Wed Night Lent 2 – Vicar Schleusener

Grace, mercy, and peace be unto you from God our Father, and from our Lord and Savior, Jesus Christ.

One of the things that I found myself thinking about when I was preparing for this sermon is just how many different claims God could have made to defend His right to speak to His people in such a commanding way. Some of these claims are regularly advanced by people who want to use the power of God’s Law to push people into changing their behavior in certain ways.

For example, many people talk about the claim that God has by virtue of being the Creator. He made us, and since our very existence is a gift from Him, we owe Him obedience as a debt of gratitude. That there’s something fundamentally perverse about threatening people with the label of “ungrateful” to try and force them to keep God’s Law never seems to occur to such people. I mean, if God’s calling something a sin can’t prevent us from sinning, how in the world is the fear of being labeled “ungrateful” supposed to get the job done? What may be even worse about this approach is that it invites people to buy into the utterly false idea that the debt we owe God is one we’re supposed to pay back somehow. Lies like this can and often do trap people on metaphorical hamster wheels, trying desperately to get away from the constant uncertainty of not knowing if they’ve done enough to please God yet.

Another claim that God could make, and that some people may be tempted to push, is the claim He has by virtue of being the One who sustains us. By His power and His power alone do lungs work. Hearts beat. Brains function. Without God’s actively sustaining their existence at every moment, every living thing would die, and creation itself would come utterly undone.
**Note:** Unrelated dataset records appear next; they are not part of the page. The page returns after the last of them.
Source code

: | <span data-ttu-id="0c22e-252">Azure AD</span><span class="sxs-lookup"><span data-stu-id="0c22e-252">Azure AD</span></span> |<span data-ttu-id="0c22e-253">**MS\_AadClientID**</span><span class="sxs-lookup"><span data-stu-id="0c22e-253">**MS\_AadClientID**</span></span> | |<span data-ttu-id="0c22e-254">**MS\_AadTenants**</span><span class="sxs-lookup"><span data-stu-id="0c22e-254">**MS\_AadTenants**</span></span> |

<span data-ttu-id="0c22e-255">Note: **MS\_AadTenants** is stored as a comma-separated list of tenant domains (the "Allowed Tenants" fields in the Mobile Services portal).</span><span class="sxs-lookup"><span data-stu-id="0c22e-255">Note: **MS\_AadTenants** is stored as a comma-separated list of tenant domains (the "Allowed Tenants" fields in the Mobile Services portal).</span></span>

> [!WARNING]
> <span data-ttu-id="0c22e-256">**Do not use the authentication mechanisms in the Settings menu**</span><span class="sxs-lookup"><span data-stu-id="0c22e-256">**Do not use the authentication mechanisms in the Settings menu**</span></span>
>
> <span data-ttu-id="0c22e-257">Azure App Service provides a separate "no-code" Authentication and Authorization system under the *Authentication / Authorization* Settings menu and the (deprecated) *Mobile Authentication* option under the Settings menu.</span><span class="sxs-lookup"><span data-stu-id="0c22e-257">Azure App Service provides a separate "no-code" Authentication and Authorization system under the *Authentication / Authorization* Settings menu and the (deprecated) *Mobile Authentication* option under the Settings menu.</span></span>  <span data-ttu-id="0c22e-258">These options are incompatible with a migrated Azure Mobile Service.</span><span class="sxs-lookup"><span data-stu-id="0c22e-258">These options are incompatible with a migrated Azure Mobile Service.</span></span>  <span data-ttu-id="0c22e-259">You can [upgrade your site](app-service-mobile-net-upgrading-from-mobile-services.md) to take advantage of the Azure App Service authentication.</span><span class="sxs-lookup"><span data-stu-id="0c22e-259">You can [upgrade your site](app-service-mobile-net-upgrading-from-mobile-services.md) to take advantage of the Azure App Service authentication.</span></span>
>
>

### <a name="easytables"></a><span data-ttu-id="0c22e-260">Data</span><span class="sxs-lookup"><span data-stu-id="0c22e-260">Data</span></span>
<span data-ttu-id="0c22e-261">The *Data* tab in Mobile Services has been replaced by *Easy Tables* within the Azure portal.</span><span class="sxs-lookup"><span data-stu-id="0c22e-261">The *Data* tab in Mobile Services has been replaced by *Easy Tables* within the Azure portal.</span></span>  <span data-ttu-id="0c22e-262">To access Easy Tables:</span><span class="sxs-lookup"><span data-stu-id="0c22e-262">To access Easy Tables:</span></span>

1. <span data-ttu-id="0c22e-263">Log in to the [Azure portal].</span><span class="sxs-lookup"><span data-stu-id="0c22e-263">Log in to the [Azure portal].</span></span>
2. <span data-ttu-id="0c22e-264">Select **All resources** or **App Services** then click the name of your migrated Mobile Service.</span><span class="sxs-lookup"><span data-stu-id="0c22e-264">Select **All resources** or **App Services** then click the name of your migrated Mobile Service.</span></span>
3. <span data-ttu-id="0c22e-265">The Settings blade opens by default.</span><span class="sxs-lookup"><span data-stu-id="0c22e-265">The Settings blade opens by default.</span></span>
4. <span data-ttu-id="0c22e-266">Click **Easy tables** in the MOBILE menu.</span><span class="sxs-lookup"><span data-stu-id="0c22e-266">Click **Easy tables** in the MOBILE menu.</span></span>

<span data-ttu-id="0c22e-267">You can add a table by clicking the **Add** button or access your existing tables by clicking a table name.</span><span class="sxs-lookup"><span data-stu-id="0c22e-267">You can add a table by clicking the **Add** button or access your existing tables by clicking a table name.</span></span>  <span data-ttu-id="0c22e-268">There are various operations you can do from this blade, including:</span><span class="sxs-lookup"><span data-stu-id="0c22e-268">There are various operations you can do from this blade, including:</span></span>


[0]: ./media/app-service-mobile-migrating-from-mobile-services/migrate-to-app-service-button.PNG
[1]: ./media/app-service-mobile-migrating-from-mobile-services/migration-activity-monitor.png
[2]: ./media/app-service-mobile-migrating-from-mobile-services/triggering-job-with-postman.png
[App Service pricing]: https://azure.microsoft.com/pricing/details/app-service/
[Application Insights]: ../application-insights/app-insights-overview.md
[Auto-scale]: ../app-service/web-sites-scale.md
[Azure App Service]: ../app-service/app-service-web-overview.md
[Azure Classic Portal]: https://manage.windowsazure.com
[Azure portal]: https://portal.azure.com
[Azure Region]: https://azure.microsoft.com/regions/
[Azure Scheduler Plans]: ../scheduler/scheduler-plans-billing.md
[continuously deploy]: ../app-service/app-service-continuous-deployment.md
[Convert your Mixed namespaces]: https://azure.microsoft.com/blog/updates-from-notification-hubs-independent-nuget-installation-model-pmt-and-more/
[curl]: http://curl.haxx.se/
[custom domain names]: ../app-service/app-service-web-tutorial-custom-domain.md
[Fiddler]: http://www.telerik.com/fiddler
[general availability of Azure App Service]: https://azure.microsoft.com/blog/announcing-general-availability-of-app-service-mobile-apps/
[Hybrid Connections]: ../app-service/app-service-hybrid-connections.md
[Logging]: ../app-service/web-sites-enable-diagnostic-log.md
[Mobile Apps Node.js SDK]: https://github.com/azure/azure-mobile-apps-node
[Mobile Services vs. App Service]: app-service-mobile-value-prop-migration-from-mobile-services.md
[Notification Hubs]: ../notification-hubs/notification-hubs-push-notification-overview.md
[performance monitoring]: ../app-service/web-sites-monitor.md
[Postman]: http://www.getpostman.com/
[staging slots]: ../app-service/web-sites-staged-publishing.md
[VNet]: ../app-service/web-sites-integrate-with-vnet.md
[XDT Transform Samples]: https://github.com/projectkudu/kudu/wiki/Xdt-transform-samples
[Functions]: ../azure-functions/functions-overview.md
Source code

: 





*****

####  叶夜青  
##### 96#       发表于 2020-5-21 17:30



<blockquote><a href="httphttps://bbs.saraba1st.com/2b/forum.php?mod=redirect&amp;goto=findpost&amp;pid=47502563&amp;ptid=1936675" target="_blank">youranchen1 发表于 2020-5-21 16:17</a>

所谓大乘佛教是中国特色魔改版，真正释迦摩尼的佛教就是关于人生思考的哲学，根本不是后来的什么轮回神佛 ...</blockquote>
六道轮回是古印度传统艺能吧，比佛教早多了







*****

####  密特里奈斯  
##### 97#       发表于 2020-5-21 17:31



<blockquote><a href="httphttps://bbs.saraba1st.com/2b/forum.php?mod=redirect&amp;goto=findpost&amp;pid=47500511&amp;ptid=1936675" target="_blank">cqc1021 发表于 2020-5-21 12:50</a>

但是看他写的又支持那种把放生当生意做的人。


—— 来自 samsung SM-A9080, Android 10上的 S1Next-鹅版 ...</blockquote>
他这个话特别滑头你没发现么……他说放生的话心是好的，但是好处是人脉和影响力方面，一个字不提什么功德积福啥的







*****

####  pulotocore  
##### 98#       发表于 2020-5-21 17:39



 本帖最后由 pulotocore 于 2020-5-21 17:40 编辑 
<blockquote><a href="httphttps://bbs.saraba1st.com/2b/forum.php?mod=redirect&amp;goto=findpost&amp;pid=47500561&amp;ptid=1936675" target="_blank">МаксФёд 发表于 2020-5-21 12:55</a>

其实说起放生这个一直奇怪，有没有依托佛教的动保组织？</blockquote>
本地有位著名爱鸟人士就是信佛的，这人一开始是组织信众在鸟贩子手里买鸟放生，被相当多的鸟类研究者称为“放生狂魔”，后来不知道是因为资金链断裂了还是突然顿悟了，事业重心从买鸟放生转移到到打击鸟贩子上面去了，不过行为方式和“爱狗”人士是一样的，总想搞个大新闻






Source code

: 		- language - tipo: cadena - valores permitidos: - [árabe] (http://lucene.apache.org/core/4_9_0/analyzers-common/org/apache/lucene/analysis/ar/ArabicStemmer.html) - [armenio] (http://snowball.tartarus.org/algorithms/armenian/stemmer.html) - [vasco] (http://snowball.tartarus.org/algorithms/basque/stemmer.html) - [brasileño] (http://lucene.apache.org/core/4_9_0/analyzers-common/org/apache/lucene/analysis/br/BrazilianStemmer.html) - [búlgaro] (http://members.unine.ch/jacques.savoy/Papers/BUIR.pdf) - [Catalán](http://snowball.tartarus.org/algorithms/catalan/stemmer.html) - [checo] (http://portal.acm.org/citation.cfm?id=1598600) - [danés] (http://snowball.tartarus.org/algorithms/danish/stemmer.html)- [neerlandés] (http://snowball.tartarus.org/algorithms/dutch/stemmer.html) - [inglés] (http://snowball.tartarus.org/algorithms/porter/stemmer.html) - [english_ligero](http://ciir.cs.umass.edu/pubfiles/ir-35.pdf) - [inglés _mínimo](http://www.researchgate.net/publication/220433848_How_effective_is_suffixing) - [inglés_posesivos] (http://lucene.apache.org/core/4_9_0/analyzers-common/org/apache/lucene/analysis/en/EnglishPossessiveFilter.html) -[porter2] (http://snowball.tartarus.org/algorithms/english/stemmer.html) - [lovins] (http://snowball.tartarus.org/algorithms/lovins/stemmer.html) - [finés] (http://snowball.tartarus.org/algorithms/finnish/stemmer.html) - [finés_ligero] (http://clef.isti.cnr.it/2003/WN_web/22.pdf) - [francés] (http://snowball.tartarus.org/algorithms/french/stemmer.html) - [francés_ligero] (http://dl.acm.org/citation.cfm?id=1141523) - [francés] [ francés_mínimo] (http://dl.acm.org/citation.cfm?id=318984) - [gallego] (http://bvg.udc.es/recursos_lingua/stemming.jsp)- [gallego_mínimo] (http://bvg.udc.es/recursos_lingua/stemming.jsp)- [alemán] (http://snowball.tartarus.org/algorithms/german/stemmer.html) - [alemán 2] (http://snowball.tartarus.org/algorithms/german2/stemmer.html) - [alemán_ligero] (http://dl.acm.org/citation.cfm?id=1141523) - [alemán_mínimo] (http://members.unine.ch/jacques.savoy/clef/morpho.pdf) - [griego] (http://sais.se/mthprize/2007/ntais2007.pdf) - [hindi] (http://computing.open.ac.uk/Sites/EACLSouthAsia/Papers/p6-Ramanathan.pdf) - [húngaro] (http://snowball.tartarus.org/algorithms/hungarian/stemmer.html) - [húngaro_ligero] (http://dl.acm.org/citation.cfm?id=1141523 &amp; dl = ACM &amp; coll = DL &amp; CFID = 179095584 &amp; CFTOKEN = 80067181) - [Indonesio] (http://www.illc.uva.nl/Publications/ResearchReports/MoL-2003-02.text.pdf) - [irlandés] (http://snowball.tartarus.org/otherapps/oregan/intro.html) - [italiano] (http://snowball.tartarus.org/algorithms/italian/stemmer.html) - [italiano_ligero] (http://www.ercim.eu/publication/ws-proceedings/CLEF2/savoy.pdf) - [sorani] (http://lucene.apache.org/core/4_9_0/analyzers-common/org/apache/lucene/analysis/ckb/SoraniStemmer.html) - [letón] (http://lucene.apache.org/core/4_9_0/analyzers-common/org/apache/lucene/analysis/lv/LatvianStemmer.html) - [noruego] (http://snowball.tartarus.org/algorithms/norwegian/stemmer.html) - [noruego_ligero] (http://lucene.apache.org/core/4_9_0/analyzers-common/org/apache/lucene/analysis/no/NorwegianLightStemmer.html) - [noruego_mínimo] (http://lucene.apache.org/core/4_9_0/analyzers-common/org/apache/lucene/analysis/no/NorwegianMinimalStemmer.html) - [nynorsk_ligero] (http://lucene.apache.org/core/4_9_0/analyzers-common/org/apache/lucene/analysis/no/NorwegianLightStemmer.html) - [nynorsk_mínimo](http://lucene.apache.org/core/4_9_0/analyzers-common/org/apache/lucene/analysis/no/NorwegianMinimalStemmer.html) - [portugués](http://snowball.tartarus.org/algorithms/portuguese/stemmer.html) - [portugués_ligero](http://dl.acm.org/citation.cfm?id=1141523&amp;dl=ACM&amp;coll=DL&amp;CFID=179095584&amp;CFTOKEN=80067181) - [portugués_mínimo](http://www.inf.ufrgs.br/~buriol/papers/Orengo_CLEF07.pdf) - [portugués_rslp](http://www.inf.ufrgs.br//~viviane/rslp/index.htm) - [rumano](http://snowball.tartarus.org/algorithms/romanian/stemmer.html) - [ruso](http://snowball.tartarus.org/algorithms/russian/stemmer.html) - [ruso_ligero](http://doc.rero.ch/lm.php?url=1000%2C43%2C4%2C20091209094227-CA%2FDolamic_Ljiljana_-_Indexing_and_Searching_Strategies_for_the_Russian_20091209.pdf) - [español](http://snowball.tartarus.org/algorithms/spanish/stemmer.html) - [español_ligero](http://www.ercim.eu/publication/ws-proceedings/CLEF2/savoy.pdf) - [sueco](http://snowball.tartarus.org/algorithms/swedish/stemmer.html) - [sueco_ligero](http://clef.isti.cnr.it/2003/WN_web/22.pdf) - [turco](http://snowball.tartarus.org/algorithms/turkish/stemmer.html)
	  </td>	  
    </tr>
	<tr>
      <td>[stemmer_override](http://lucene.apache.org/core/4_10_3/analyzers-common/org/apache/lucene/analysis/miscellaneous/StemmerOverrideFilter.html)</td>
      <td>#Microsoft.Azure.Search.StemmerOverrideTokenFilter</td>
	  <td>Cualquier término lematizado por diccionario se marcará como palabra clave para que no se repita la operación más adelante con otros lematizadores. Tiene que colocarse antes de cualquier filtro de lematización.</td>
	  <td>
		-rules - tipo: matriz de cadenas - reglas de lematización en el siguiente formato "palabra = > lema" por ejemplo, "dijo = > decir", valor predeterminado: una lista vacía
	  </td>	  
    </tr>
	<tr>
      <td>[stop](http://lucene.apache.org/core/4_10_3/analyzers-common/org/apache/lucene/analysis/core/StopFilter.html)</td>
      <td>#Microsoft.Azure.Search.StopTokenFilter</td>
This road leads to a brutal world in which we’re offered precisely two choices. “Obey, or die.” This constant fear of punishment leads to a pins-and-needles approach to God that’s very much like the one condemned by Melanchthon in the Apology to the Augsburg Confession when, discussing Rome’s works-righteousness orientation, he wrote, “…without the Holy Spirit the human heart either despises the judgment of God in its complacency or in the face of punishment flees and hates God who judges them” (Ap IV 34).

These claims are seductive because God both creates and sustains, but the truth is that these aren’t the handles that God wants us to use to try and take hold of Him. Attempting to do so encourages people to focus on their own works rather than on Christ’s, thereby robbing Christ of His glory and us of the peace and comfort God gives us in Jesus. It’s not a coincidence that God doesn’t make these claims even while giving the Law! These aren’t approaches that He wants us to take toward Him, and they don’t capture His true desire and delight.

So let’s take a look now at the claim God does make here. And see how the claim that He actually makes shows us the reality of God as He is. Of God as He wants us to see Him. Not God as tyrants, whether human or demonic, would like to portray Him.

God makes His claim with the following words. “I am the Lord your God, who brought you out of the land of Egypt, out of the house of slavery.” At heart, God is love. He is Savior. Deliverer. Redeemer. His people had been hopelessly enslaved in Egypt, one of the leading military powers of the day, so God single-handedly crushed that power and brought His people out of their slavery. Did He do this because His people did something special, or were somehow especially excellent? No. As Deuteronomy 7 (verses 6-8) makes clear, this was simply because God loved them and wanted to keep the oath that He’d previously sworn to Abraham, Isaac, and Jacob. It was a free gift. Incontrovertible proof that He loved His people dearly. That He both could and would provide for them for no reason other than because He wanted to.

As believers, this is a familiar picture. After all, it’s the one we see in the life, death, and resurrection of Jesus, who is God in the flesh, come to save us. God is a God who seeks us out even though all we have to offer Him is our sin. He doesn’t insist that we first acquire even the desire to keep His commandments. And so even when we fear, love, and trust in anything under the sun more than we do in God, God comes to us. When God is the absolute last thing on our minds, He loves us and wants to make us His.

When we were trapped in sin, hating and rejecting God, rightly deserving to have Him visit our iniquity on our children, grandchildren, and even great-grandchildren. That’s when God Himself became flesh in the person of Jesus Christ. That’s when He suffered and died, taking upon Himself every scrap of His own wrath against sin. He fulfilled the Law perfectly. And to everyone who doesn’t absolutely refuse His promise of forgiveness, He trades His perfect righteousness for our utter sinfulness.

And so, dear brothers and sisters, through the death and resurrection of Jesus Christ, when God sees you He sees “those who love [Him] and keep [His] commandments.” Because by faith He has awakened love for Him in your hearts. By faith, He has ascribed Christ’s righteousness to you.

And because of this, His faithful, steadfast love is yours, according to His promise. He whose wrath is spent in a mere three or four generations, but whose steadfast love is shown not just to thousands, but to thousands of generations. His love for you is without end. And not only for you, but for your children, and for their children, and on and on to the end of the ages. Amen. In the holy name of Jesus. Amen.